— Охренеть, — в кабинет без стука входит Саша Марченко — друг и по совместительству заместитель моего брата. — Где Колян ее откопал? Ты видел эти ноги? Они ж, нахрен, бесконечные!

Он комично закатывает глаза и выпячивает губы так, что сомнений не остается кого он имеет в виду. И это меня, конечно же, тоже бесит. Курс магния, что ли пропить… Не припомню, чтобы раньше у меня бывали такие перепады настроения. Надо будет проконсультироваться у девочек на производстве, не зря же мы БАДами всю страну снабжаем.

— Забудь, — злобно рычу. — Лучше на работе сосредоточься.

— Сосредоточишься тут с такой красоткой под боком, — хмыкает он. — Главное, в цех ее не пускать, а то сорвет весь рабочий процесс и завод… встанет. Если ты понимаешь о чем я….

Марченко глумливо ржет, а я почему-то злюсь. Возможно, потому что как никто другой понимаю смысл его слов. Член до сих пор болезненно ноет от воспоминаний о ее мягкой коже, покрытой мурашками.

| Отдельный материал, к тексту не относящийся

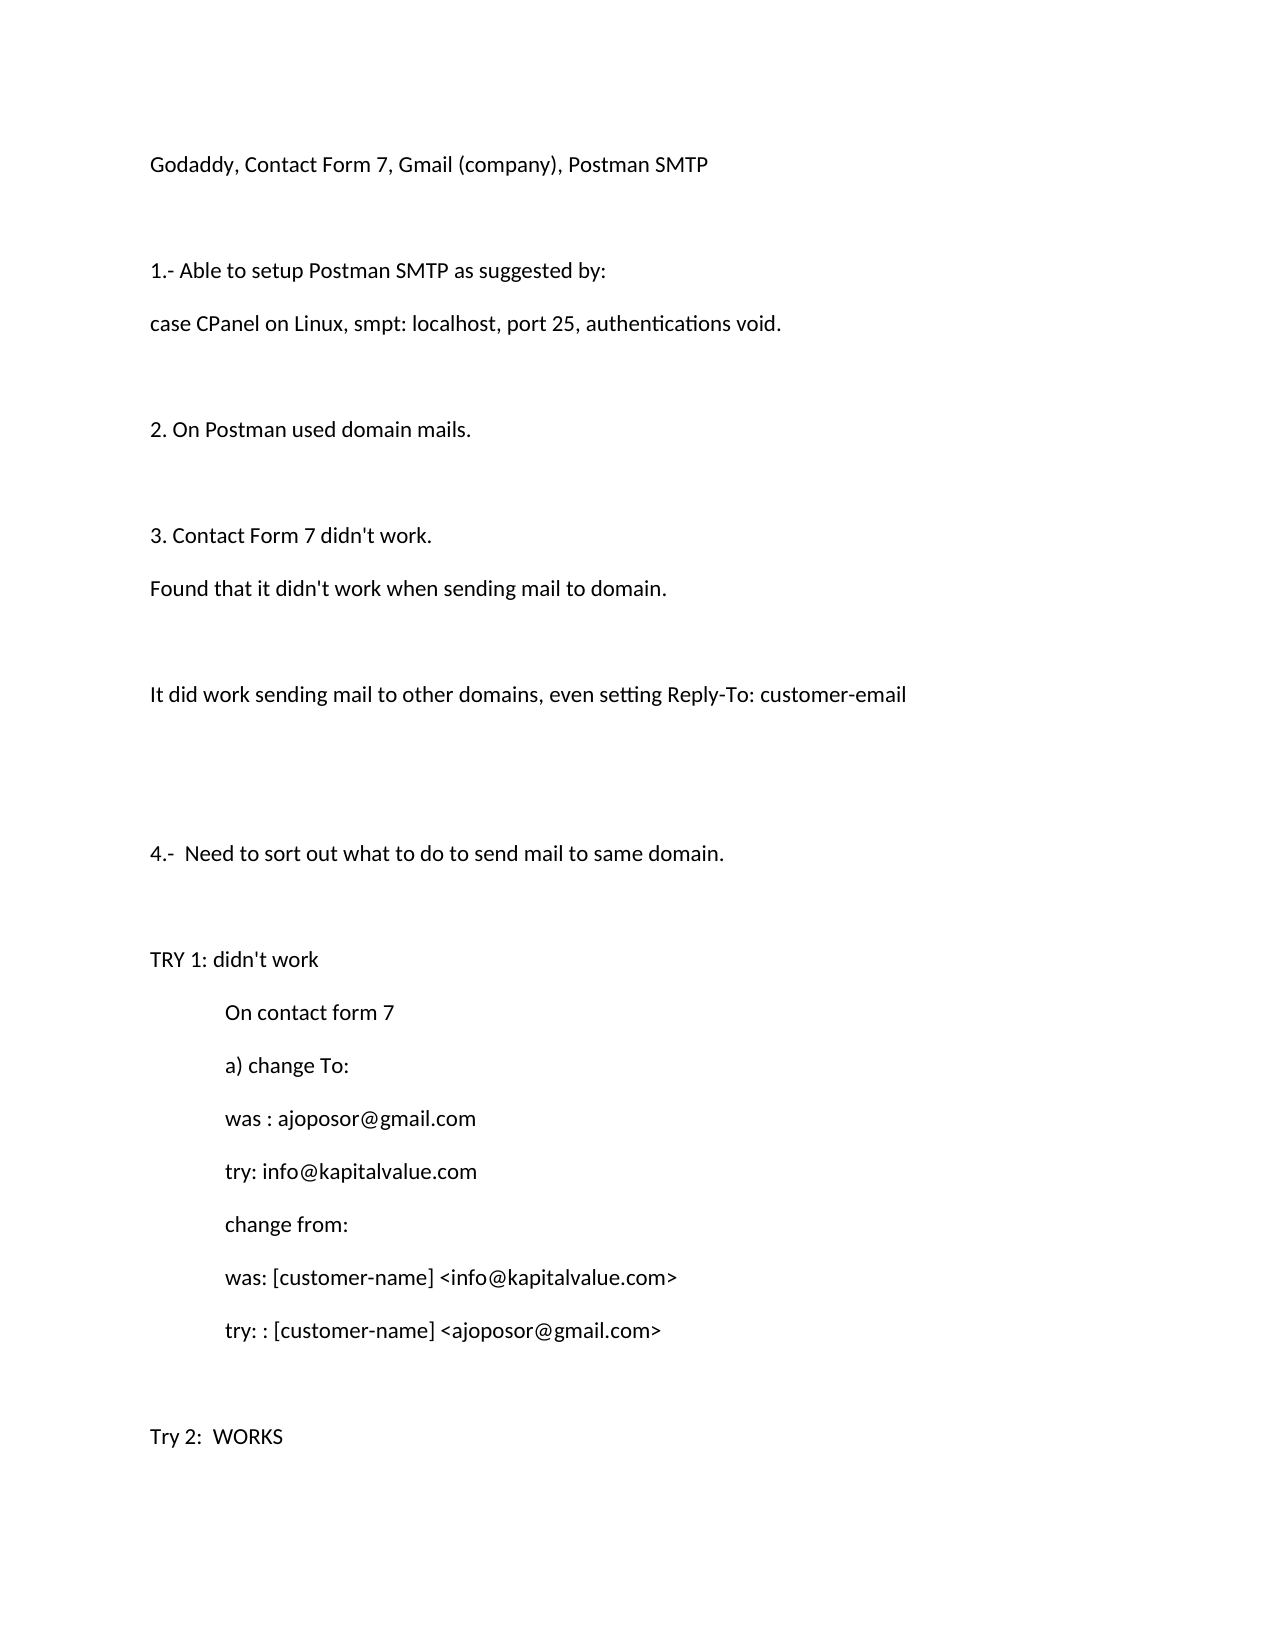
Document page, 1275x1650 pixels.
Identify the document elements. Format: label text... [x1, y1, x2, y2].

text Found that it didn't work when sending mail to domain. [150, 574, 1125, 602]
text 4.- Need to sort out what to do to send mail to same domain. [150, 839, 1125, 867]
text try: info@kapitalvalue.com [225, 1157, 1125, 1185]
text 3. Contact Form 7 didn't work. [150, 521, 1125, 549]
text Try 2: WORKS [150, 1422, 1125, 1451]
text 2. On Postman used domain mails. [150, 415, 1125, 443]
text was: [customer-name] <info@kapitalvalue.com> [225, 1263, 1125, 1291]
text TRY 1: didn't work [150, 945, 1125, 973]
text was : ajoposor@gmail.com [225, 1104, 1125, 1132]
text It did work sending mail to other domains, even setting Reply-To: customer-email [150, 680, 1125, 708]
text change from: [225, 1210, 1125, 1238]
text 1.- Able to setup Postman SMTP as suggested by: [150, 256, 1125, 284]
text case CPanel on Linux, smpt: localhost, port 25, authentications void. [150, 309, 1125, 337]
text a) change To: [225, 1051, 1125, 1079]
text try: : [customer-name] <ajoposor@gmail.com> [225, 1316, 1125, 1344]
text On contact form 7 [225, 998, 1125, 1026]
text Godaddy, Contact Form 7, Gmail (company), Postman SMTP [150, 150, 1125, 178]
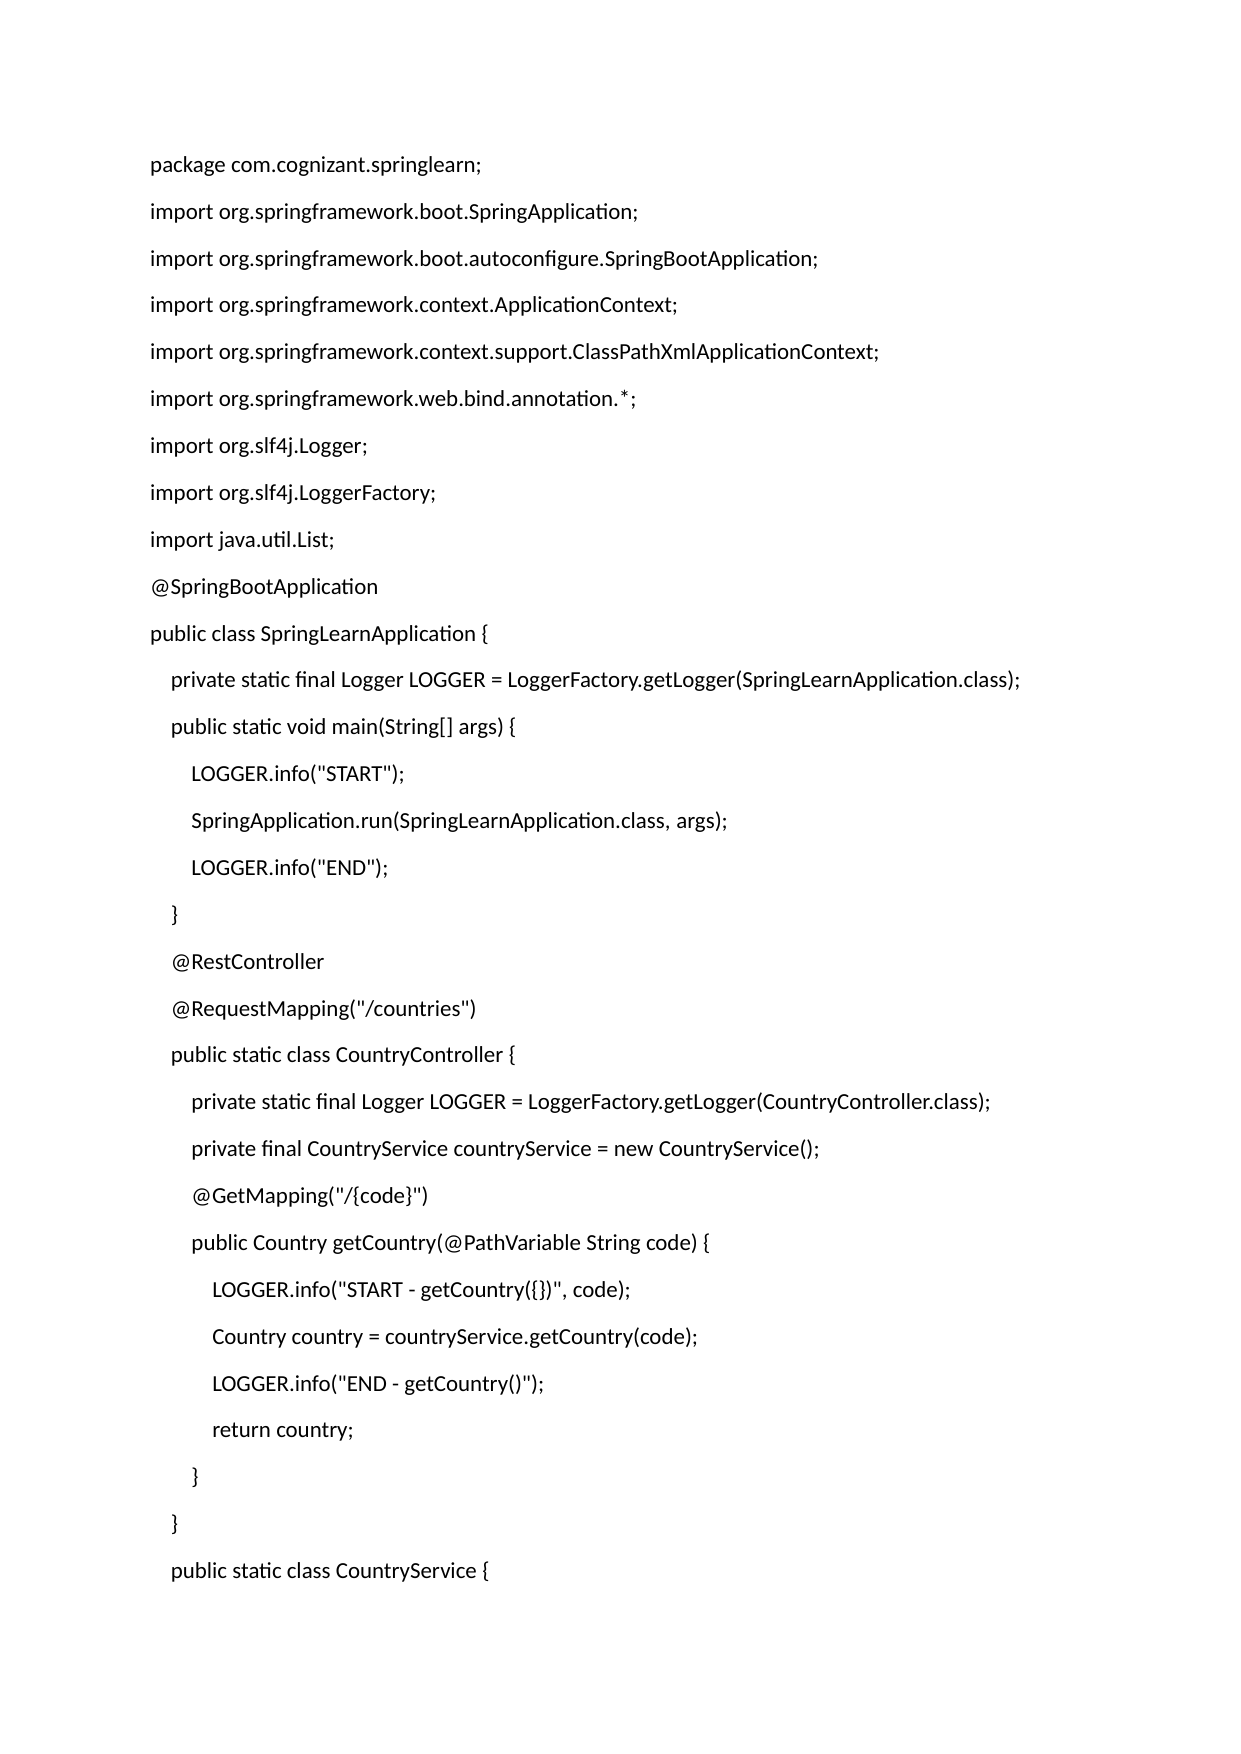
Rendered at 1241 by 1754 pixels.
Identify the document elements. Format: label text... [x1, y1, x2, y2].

— Я же сказал — забудь, — рявкаю я. Это для Коли он лучший друг, а для меня — обычный сотрудник, который обязан, мать его, соблюдать субординацию и выполнять мои приказы.

— Да чего ты завелся-то? — недоуменно тянет он. — Тоже запал, что ли? Ну так это ж круто. Конкуренция и все такое… Мужики мы, или где? Это ж у нас в крови, соревноваться за баб!

— С тобой-то? — возмущаюсь я, оценивая его презрительным взглядом. Ему, конечно, далеко до моего братца, но сразу видно, этих двоих связывает не только работа, но и тяга к пиву после нее. Как впрочем, и хроническая аллергия на спортзал.

— Ну а что? Думаешь мне слабо? Давай пари, а? Кто быстрее доберется до трусиков?

— Поздно, — трагически сообщаю ему.

— Да когда ты, блд, успел? — возмущается он. — Вы же только вчера ночью прилетели!

— Вот тогда и успел, — пожимаю плечами. — Красные стринги, знаешь ли, невероятно сближают…

Марченко делает круглые глаза, а я понимаю, что совесть моя спокойно спит. Может, потому что мне удается уговорить себя, что таким образом я спас Катерину от посягательств этого Казановы местного разлива, а может, потому что я, по сути, и не соврал. Это же мне вчера пришлось засовывать красные стринги, как и использованный презерватив, в мусорный пакет. Стерва бы точно в обморок грохнулась, если бы я оставил ее один на один с этими “отходами разврата”.

Александр еще какое-то время пытается выведать у меня подробности вчерашнего вечера, но в итоге мне, наконец, удается отослать его работать. Неплохо бы и самому заняться тем же, но едва я успеваю включить компьютер, в кабинет врывается Антонина и трагически сообщает, что на завод едет очередная партия журналистов.

Девушка тут же убегает распространять эту, отнюдь не благую, весть по всем кабинетам, а я пытаюсь решить что с этим делать.

По идее, мы вполне можем даже не пускать их на территорию. За последние две недели здесь и так уже столько народу побывало, что отсняли, кажется, каждый квадратный сантиметр участка. Два каких-то кретина из “зеленых” даже пытались пометить розовой краской уток в пруду рядом со зданием управления, потому что по городу прошел слух, что они каждый день дохнут и мы их заменяем на новых. Не завод, а ферма, мать их!

Но с другой стороны, если Катерина права и какой-то столичный пижон собирается снимать про нас репортаж, то отказ пускать его на территорию лишь добавит негатива во всю эту ситуацию…

Подхожу к окну и устало прикрываю веки, пытаясь решить как поступить, но тут же широко распахиваю глаза и даже тру их. Правда, это ни черта не помогает. Ветер на улице усилился еще больше, так что деревья не просто раскачивается в такт, но и практически перегибаются пополам. Однако, в ступор вводит меня не само буйство природы, а тот факт, что по крыше крыльца, не держась абсолютно ни за что, вышагивает Катерина. В своей узкой юбке, на десятисантиметровых каблучищах, она, слегка пошатываясь от шторма, направляется к самому краю и пытается втянуть часть оторванного баннера наверх.